* [Work required] Copy out exactly the lines spanning the line with "Dana G. Carroll, PharmD, BCPS, CDE, BCGP 16" to the line with "2011 | Drug", inclusive, from the data underneath, with no pictures.

* [Given information]
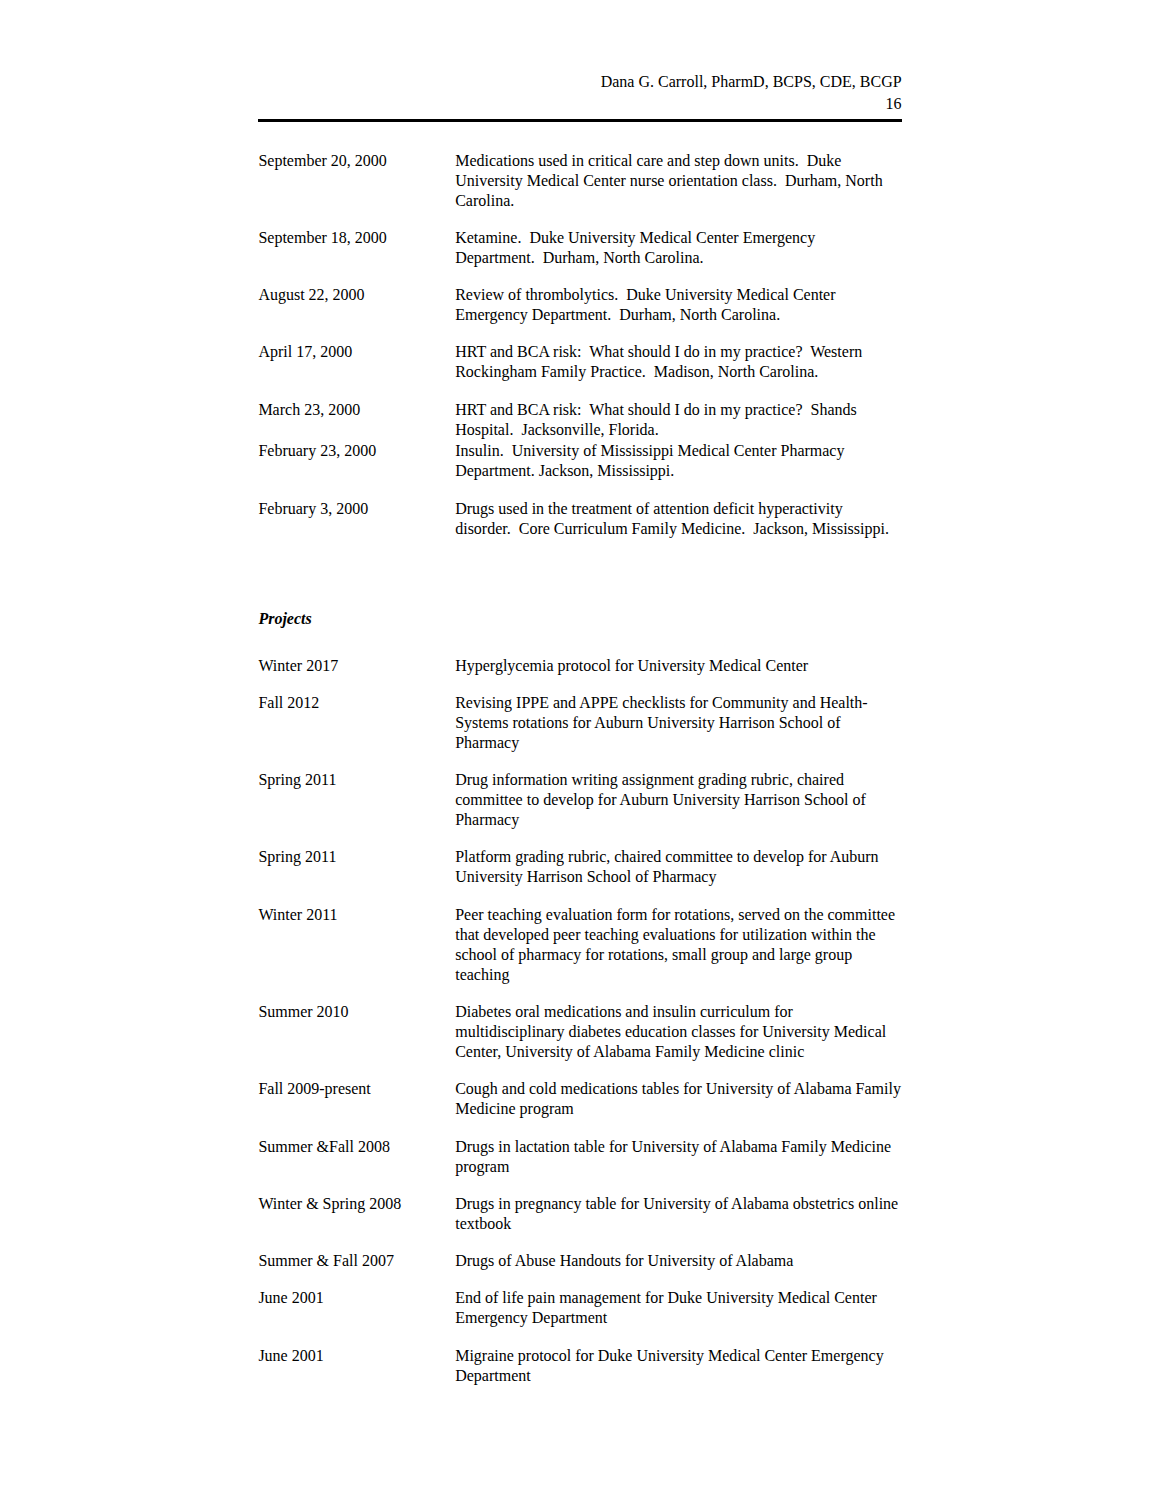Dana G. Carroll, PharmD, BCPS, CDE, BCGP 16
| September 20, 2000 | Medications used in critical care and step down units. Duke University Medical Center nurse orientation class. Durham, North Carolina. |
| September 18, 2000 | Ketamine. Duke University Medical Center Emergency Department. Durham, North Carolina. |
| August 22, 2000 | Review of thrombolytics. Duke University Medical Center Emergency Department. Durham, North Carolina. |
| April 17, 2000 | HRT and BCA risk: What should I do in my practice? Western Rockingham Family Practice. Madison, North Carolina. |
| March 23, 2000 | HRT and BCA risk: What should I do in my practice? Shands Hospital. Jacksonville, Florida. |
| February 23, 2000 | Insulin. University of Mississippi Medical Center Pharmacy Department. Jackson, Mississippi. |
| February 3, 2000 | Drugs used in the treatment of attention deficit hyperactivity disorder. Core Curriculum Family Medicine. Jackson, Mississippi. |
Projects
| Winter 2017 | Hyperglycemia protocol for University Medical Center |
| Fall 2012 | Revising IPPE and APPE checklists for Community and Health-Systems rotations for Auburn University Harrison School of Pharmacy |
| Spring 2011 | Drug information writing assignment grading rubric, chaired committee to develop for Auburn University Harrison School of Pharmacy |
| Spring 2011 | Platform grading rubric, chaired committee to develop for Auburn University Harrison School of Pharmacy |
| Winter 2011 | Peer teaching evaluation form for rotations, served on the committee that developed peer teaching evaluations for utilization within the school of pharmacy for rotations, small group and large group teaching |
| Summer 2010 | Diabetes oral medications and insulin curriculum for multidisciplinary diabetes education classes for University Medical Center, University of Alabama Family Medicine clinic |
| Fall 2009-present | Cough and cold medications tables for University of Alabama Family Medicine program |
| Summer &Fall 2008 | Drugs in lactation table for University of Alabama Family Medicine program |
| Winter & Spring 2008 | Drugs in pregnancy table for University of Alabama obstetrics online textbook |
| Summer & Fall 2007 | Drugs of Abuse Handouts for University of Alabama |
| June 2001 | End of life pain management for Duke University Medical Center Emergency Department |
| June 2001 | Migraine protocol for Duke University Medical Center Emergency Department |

...

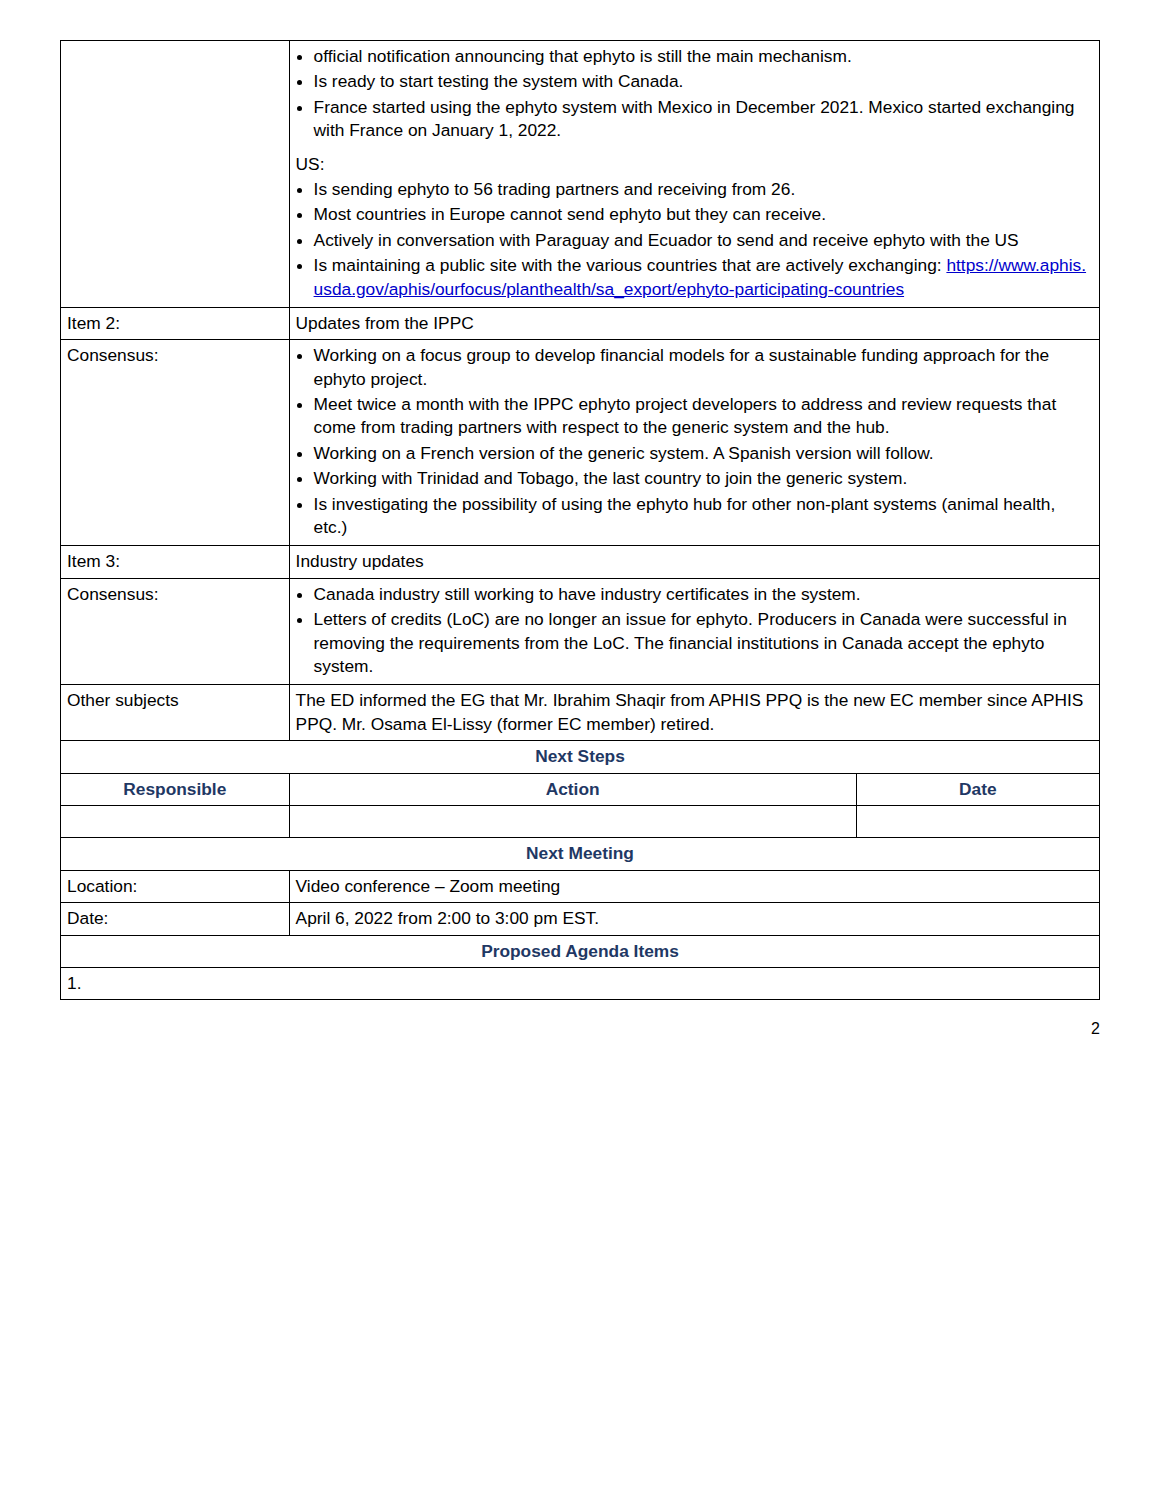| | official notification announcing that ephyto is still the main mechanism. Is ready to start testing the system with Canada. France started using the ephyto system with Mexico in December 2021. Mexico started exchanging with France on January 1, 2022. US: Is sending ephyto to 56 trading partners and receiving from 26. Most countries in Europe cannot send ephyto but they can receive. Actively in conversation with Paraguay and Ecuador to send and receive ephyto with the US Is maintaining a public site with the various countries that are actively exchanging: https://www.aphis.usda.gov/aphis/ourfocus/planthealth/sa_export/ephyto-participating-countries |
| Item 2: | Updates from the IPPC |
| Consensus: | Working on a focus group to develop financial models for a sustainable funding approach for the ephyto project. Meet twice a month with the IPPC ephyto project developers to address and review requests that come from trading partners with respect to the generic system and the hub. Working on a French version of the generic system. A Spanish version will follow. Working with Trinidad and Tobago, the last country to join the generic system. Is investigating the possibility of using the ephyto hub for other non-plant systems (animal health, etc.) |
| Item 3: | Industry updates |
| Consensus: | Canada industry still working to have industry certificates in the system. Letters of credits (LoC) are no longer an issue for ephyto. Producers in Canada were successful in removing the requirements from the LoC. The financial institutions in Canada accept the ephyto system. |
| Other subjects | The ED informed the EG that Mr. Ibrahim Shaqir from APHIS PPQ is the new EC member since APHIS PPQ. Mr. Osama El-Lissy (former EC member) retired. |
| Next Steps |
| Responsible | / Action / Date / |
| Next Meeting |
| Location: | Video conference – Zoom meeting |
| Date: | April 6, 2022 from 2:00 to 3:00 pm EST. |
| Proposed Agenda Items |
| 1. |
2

--

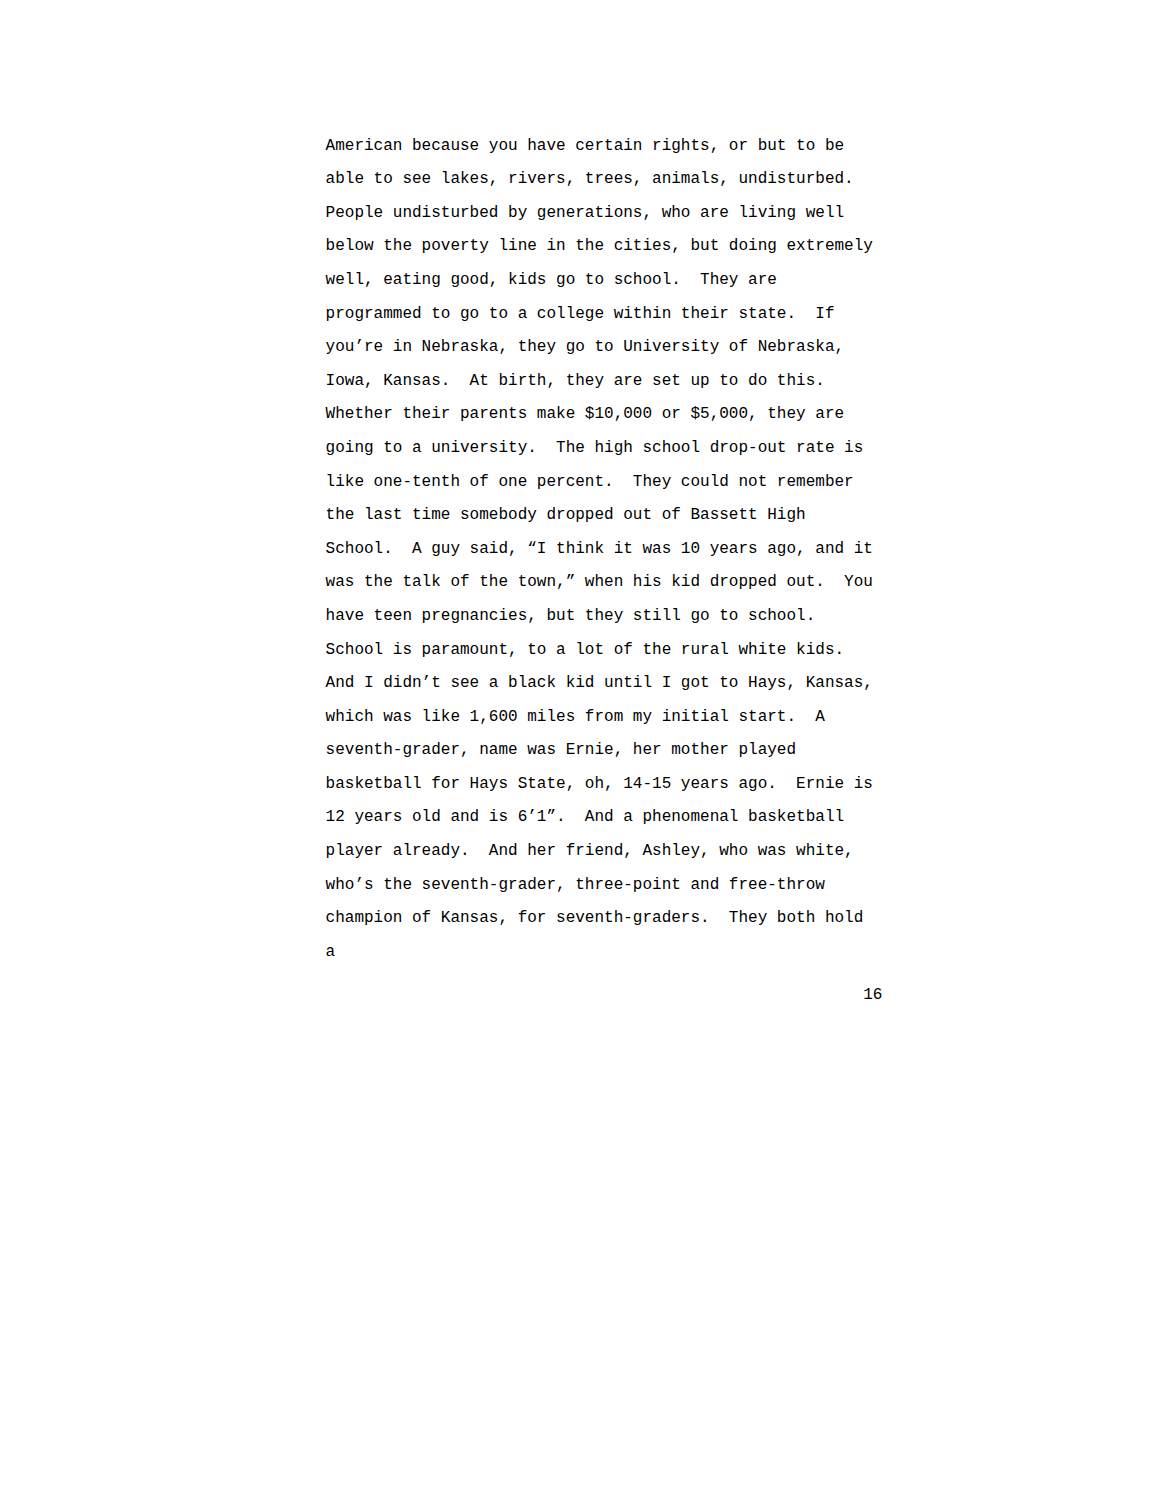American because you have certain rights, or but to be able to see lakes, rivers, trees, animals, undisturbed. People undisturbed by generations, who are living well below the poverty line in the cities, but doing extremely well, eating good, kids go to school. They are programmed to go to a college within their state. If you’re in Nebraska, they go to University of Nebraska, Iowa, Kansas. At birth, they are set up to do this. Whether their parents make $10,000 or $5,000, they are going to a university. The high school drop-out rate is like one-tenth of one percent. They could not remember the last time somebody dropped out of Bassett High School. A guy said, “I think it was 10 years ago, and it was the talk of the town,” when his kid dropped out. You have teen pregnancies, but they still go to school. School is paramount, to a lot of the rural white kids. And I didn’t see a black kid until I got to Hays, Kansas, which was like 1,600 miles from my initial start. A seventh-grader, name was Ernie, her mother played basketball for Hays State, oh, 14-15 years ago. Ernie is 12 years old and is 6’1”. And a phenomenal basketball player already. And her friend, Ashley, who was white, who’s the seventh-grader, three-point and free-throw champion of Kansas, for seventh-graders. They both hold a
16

* [Exercise output]
Dana G. Carroll, PharmD, BCPS, CDE, BCGP 16
| September 20, 2000 | Medications used in critical care and step down units. Duke University Medical Center nurse orientation class. Durham, North Carolina. |
| September 18, 2000 | Ketamine. Duke University Medical Center Emergency Department. Durham, North Carolina. |
| August 22, 2000 | Review of thrombolytics. Duke University Medical Center Emergency Department. Durham, North Carolina. |
| April 17, 2000 | HRT and BCA risk: What should I do in my practice? Western Rockingham Family Practice. Madison, North Carolina. |
| March 23, 2000 | HRT and BCA risk: What should I do in my practice? Shands Hospital. Jacksonville, Florida. |
| February 23, 2000 | Insulin. University of Mississippi Medical Center Pharmacy Department. Jackson, Mississippi. |
| February 3, 2000 | Drugs used in the treatment of attention deficit hyperactivity disorder. Core Curriculum Family Medicine. Jackson, Mississippi. |
Projects
| Winter 2017 | Hyperglycemia protocol for University Medical Center |
| Fall 2012 | Revising IPPE and APPE checklists for Community and Health-Systems rotations for Auburn University Harrison School of Pharmacy |
| Spring 2011 | Drug information writing assignment grading rubric, chaired committee to develop for Auburn University Harrison School of Pharmacy |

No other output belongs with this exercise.